E agora ele ali estava e ela não sabia o que fazer com ele.

Parece que o gostar se tinha ido. Que lhe chegara outro homem que a assustava e em quem não pensara quando bordara as folhas para a toalha de mesa.
Sim, ela parece que já não gostava. E disse à tia e a tia disse-lhe que agora tinha de ser. O que haveriam de dizer. E depois isso era dar razão ao pai e depois… Ela já só pensava no sonho. Na cidade. Em dar aulas a crianças, ensinar-lhes as primeiras letras. Era a sua vocação como todos lhe diziam. Menos ele. Que a queria só para ele. E agora?

E tudo o que se disse nas cartas parece já não fazer sentido. Ele trouxe as dela. Ela guarda as dele. Só eles sabem e eles não dizem.
Ele olha para ela como para uma salvação.
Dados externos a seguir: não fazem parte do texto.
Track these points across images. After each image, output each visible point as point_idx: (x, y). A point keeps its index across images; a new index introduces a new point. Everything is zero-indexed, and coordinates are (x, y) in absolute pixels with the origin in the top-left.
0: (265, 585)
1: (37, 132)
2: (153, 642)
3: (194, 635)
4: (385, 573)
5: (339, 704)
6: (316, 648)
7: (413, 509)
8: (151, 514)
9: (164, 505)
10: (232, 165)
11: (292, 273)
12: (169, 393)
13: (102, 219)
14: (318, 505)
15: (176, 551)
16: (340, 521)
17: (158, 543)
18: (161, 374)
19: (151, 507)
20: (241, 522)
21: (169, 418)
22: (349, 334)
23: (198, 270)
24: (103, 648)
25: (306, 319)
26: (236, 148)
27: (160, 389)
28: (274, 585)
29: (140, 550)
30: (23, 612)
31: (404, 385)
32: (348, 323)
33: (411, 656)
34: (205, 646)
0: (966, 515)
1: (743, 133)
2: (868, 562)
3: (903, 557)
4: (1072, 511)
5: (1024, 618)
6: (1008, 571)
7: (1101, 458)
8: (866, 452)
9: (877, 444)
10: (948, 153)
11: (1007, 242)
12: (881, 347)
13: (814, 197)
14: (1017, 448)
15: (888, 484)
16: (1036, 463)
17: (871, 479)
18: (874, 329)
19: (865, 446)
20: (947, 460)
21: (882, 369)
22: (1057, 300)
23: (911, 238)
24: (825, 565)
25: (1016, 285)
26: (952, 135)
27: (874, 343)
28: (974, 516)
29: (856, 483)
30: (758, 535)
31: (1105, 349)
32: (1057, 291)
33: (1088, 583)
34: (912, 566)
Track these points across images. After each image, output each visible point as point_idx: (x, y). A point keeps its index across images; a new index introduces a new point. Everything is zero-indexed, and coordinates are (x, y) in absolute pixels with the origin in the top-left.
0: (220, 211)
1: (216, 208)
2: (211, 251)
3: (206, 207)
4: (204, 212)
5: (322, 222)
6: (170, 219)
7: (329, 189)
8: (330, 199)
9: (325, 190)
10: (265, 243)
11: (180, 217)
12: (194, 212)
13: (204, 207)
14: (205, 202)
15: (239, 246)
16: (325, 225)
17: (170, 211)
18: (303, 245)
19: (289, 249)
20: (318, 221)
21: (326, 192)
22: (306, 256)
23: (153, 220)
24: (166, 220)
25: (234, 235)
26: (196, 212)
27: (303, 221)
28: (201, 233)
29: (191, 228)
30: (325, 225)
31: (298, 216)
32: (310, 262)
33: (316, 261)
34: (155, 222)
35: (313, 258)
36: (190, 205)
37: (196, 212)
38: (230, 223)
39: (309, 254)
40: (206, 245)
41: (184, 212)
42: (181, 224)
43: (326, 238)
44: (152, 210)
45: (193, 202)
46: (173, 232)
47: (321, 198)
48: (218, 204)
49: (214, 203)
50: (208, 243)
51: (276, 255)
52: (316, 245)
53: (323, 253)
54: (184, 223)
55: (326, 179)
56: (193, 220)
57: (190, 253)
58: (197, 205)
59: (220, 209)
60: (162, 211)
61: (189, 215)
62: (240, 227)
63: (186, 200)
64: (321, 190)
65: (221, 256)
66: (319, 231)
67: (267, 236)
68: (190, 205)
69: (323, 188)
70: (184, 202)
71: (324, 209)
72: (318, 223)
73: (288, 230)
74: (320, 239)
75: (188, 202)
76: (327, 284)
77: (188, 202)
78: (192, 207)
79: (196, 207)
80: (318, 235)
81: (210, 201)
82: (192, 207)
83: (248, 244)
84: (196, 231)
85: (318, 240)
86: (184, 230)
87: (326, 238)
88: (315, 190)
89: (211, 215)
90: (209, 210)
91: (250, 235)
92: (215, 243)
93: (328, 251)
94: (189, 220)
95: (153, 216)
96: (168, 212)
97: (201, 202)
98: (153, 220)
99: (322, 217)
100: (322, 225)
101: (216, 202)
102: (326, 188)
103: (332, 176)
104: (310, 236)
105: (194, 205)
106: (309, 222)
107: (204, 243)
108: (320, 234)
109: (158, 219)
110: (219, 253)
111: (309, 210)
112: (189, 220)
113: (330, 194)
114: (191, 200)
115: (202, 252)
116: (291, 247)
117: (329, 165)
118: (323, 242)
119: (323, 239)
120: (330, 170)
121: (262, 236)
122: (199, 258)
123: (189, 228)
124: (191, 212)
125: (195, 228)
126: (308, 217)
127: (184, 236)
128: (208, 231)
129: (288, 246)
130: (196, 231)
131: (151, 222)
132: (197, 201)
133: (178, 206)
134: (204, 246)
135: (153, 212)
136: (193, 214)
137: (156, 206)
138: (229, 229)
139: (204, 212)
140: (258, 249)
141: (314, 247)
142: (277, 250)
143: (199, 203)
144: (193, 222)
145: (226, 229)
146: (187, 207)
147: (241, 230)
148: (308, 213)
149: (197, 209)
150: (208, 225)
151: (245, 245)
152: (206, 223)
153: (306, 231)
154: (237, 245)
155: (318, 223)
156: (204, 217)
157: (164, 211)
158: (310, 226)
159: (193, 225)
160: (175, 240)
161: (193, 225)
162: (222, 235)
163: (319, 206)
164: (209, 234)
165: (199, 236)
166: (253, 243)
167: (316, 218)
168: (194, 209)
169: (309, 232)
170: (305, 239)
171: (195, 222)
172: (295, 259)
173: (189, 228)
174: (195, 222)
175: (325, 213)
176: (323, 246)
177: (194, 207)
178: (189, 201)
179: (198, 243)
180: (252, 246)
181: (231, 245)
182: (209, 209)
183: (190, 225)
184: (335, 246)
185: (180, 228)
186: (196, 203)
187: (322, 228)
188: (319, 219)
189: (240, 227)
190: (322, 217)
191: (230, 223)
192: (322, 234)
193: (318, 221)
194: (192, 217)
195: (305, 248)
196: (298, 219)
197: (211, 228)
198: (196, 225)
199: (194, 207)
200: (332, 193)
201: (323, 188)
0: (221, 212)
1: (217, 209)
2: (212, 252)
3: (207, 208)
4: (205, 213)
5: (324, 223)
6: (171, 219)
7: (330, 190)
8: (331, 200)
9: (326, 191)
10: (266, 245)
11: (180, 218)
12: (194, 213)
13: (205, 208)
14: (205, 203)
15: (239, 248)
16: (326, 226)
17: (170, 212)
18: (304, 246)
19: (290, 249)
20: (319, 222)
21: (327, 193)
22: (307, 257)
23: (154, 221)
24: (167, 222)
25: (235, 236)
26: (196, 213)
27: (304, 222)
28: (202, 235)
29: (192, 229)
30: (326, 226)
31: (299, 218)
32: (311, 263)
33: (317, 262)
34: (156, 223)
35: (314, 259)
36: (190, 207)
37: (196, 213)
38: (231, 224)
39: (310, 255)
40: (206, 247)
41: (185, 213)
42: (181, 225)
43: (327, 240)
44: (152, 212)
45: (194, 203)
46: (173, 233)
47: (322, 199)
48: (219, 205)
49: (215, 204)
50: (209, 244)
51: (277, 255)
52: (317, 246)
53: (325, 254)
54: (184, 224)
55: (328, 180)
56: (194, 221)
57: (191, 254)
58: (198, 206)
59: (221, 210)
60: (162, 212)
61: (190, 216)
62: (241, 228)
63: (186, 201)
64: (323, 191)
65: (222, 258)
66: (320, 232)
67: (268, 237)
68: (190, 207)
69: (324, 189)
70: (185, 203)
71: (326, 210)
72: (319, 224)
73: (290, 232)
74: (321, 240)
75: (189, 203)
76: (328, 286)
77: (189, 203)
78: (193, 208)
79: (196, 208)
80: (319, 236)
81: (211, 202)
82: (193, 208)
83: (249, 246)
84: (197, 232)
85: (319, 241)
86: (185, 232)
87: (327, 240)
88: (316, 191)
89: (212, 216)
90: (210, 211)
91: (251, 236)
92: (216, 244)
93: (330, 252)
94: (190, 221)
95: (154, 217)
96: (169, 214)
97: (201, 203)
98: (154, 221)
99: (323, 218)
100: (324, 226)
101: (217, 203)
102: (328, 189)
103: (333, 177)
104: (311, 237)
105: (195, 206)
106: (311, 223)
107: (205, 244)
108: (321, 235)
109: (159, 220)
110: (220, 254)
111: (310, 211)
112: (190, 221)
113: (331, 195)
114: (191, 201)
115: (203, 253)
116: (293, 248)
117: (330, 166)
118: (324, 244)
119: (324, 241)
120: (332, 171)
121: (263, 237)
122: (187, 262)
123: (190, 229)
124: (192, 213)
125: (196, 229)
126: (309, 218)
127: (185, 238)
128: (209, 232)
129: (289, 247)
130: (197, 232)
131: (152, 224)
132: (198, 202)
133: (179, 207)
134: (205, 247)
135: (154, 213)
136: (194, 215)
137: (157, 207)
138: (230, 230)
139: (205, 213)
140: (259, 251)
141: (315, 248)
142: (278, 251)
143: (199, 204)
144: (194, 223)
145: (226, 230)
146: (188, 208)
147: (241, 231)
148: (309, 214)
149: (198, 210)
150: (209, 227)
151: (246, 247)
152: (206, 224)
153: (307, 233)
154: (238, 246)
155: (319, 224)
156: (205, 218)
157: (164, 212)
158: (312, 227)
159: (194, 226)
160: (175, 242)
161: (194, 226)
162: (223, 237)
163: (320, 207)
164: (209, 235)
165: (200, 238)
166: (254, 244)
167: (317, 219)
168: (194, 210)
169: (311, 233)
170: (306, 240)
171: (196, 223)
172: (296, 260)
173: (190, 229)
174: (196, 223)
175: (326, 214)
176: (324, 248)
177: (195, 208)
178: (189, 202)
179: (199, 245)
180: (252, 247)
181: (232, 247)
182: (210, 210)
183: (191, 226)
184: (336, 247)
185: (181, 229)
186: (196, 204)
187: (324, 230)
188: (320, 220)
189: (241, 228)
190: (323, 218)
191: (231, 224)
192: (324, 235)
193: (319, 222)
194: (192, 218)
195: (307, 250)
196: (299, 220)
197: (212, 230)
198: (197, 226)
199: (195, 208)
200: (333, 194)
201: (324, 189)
Ela olha para ele com resignação.
Pode ser que o sorriso volte, o mesmo, o malandro. E a barba corta-se. Já o ódio… Isso ela não sabe. Nem ele.

Resta o que está na caixa de sapatos e há-de ser transferido para o tal baú quando as cartas de um e outro se juntarem. Porque elas vão juntar-se. O tal “ter de ser”. E ela há-de voltar a gostar dele quando lhe passar a surpresa dos olhos que não escondem a guerra. E o que se escreveu há-de testemunhar o antes. Porque aqui há um antes e um depois e o depois é muito maior. Trouxe uma filha. É ela quem está agora em frente ao tal baú. A filha, a tal que só conheceu o depois, tem ordem para saber o antes. Ajoelha-se diante de um baú que ninguém abriu desde que foi fechado pela primeira vez. Há mais de 40 anos. O pai e mãe estão ali, quase crianças, numa caixa fechada, em tudo o que foram e que está no que disseram, que escreveram.
E ela olha o baú sem conseguir rodar a chave.